De repente, tendo completado sua órbita em torno do cinto, o fogo branco se apagou e o chiado de antes deu lugar à respiração ofegante de Garland. Aproximando-se do sofá, Emily tomou a mão dele e disse:
– Você vai ficar bom, eu prometo...
Depois virou-se para Andrea, que parecia atônita, e pediu que ela tentasse obter na recepção um kit de primeiros socorros com bandagens para queimaduras. Não sabia dizer se aquilo realmente havia sido a ação de um ácido ou de outra coisa totalmente diferente.
Um coro de sirenes já se aproximava quando Andrea voltou ao sofá com o kit. Cada arquejo era um martírio para Garland. Com a cabeça deitada no encosto do sofá, ele olhava para o alto, acompanhando os peixes que escalavam as paredes rumo à luz no topo da pirâmide.
Emily encarou Andrea ao receber dela a caixinha azul.
– O que foi que vocês fizeram? – perguntou horrorizada, depois voltou aos cuidados com o jornalista. – Você vai ficar bem... – sussurrou, mesmo sabendo que mentia.
Parte da camisa queimada havia caído no chão, e ela podia ver entre duas costelas um pedaço do pulmão escurecido que lutava para inflar. O que ela não via era certamente muito pior.
– Você vai ficar bem...
Policiais armados invadiram o lobby e cercaram Sam, que pelo menos tivera o bom senso de largar a pistola antes da chegada deles. Os paramédicos aproximaram-se assim que tiveram permissão e, cuidadosamente, içaram Garland para uma maca. Emily viu o olhar pessimista que eles trocaram entre si antes de sair com ele na direção dos elevadores. Outra equipe embrulhava as mãos desfiguradas de Rory com emplastros.
No lugar antes ocupado por Garland, estilhaços de vidro rebrilhavam sob a luz ambiente, o maior deles lembrando um bastão quebrado na ponta. Em vários pontos do sofá, o couro branco havia queimado por completo. Baxter se levantou e seguiu na esteira dos paramédicos, determinada a ficar do lado do jornalista até o último momento.
Edmunds olhou à sua volta, confuso. Estava tão absorto no trabalho que nem havia notado quando os colegas abandonaram suas respectivas mesas para cercar a televisão grande do salão. Instalara-se entre eles um silêncio de perplexidade, quebrado apenas pelos telefones que não paravam de tocar e pela conversa entreouvida na sala de Simmons, que certamente falava com o comissário.

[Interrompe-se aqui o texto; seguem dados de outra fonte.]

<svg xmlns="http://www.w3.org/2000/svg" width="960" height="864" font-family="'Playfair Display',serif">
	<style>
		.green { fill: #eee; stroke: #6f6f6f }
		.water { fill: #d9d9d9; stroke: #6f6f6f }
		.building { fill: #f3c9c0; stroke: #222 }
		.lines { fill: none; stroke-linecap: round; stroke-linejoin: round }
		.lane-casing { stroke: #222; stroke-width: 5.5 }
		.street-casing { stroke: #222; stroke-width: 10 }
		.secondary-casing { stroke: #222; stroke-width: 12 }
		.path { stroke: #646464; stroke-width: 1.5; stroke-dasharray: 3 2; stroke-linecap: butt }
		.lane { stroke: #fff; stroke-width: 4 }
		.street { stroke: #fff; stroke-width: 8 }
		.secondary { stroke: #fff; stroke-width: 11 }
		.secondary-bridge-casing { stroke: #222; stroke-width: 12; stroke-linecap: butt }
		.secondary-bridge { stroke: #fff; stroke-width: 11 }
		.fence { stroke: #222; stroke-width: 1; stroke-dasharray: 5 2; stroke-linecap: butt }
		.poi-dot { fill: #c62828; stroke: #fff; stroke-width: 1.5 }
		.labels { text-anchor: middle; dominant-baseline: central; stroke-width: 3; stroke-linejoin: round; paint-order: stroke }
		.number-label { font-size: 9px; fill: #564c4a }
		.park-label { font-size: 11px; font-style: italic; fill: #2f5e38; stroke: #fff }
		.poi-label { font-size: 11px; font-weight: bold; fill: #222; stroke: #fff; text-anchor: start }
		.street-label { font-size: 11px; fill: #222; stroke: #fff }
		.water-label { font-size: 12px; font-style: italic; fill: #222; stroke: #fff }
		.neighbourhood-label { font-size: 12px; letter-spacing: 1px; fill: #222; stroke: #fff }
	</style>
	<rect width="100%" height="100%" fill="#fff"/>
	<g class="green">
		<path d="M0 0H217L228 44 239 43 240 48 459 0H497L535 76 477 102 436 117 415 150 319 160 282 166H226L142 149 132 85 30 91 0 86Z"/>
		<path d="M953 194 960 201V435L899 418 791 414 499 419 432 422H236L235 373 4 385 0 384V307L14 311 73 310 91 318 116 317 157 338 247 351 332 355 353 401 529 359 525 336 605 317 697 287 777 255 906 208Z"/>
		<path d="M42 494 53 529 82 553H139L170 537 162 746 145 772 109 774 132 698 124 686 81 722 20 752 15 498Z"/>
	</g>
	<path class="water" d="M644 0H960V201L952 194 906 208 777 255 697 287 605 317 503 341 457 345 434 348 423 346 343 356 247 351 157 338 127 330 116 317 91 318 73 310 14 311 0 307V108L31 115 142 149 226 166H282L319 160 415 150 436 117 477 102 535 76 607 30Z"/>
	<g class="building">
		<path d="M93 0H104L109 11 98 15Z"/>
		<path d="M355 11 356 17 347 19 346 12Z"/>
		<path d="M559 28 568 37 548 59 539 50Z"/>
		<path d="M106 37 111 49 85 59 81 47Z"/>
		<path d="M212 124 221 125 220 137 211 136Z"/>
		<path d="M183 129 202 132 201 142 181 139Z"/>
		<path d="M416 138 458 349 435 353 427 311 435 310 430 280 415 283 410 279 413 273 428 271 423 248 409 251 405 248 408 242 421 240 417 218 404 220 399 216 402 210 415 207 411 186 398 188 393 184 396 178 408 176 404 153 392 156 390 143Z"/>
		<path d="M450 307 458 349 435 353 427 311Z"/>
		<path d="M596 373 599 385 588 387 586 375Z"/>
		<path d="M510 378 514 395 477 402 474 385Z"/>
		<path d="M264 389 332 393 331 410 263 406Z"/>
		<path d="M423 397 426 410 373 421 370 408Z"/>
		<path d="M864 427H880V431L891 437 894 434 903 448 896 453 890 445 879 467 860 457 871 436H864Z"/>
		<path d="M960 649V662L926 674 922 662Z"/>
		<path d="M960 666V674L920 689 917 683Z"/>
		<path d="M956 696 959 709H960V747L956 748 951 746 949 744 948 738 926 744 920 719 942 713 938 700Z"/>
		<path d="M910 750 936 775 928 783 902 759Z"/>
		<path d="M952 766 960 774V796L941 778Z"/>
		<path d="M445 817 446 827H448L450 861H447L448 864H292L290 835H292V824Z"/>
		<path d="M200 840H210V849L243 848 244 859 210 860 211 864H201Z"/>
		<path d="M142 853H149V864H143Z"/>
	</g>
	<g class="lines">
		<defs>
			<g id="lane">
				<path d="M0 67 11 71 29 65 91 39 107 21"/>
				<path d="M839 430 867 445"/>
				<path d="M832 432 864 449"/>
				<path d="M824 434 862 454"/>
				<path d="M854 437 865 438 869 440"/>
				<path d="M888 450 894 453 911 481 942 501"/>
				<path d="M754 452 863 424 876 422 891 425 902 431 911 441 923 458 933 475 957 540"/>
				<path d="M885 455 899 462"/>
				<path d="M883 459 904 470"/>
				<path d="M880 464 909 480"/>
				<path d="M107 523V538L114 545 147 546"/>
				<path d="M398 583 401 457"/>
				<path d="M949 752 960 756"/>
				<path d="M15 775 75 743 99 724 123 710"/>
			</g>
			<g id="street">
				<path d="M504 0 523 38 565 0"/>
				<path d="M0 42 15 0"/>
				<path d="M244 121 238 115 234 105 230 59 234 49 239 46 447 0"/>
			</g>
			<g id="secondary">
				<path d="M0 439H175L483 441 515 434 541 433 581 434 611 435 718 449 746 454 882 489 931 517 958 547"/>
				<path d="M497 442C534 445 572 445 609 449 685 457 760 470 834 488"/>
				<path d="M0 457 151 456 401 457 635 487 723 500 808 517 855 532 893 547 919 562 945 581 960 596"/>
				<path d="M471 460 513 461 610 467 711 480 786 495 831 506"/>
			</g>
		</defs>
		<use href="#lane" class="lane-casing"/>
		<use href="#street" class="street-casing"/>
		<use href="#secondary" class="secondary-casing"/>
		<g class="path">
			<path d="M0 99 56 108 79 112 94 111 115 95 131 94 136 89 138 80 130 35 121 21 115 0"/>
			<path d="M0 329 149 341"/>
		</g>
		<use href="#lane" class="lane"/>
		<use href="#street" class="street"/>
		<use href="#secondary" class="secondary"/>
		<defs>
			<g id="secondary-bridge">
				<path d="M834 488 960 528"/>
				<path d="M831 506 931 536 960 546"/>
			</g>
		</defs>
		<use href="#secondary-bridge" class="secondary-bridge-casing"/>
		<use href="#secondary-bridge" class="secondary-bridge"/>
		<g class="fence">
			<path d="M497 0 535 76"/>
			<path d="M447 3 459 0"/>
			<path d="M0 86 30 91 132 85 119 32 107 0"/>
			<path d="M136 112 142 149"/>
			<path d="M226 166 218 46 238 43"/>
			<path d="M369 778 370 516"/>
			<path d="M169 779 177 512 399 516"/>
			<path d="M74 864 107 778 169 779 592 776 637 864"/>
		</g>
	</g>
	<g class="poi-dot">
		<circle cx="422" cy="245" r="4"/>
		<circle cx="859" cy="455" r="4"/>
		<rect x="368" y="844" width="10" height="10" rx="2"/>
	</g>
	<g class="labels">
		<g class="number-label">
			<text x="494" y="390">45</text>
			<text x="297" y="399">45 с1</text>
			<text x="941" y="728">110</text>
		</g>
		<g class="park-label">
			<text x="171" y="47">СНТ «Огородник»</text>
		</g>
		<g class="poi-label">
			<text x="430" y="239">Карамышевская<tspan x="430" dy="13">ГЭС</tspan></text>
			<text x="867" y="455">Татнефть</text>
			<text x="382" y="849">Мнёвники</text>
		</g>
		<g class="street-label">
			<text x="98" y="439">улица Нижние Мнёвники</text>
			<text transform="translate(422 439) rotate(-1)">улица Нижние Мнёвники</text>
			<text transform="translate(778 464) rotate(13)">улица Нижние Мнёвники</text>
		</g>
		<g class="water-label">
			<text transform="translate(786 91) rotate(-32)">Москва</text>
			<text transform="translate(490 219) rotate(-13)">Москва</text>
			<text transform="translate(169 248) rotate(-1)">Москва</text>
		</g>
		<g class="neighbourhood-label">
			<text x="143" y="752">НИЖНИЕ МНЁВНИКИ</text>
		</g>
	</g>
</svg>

Juntando-se aos demais, ele deparou com a figura de Andrea na tela, não com um microfone na mão ou atrás de uma bancada de telejornal, como de costume, mas correndo ao lado de uma equipe de paramédicos enquanto alguém, com a câmera de um telefone, fazia o possível para mantê-la no enquadramento. Atrás dela via-se a detetive Baxter, debruçada sobre o corpo que levavam na maca. Só podia ser de Jarred Garland.
O noticiário voltou para o estúdio e aos poucos as pessoas foram retornando para suas mesas, conversando entre si. Todos sabiam que Emily havia assumido a responsabilidade pela proteção de Garland e muitos criticavam sua decisão de permitir uma entrevista ao vivo com aquele homem que tanto contestara o trabalho da polícia nas suas colunas.
Agora eram muitas as perguntas que circulavam: qual teria sido a real intenção da detetive ao expor o jornalista de modo tão vulnerável naquele hotel? O atirador seria mesmo o Bonequeiro, como eles vinham chamando o assassino? O que realmente havia acontecido com ele? Alguns diziam que ele havia sido baleado, outros, que havia se queimado.
No entanto, apenas uma pergunta interessava a Edmunds: por que diabo o assassino teria agido com um dia de antecedência?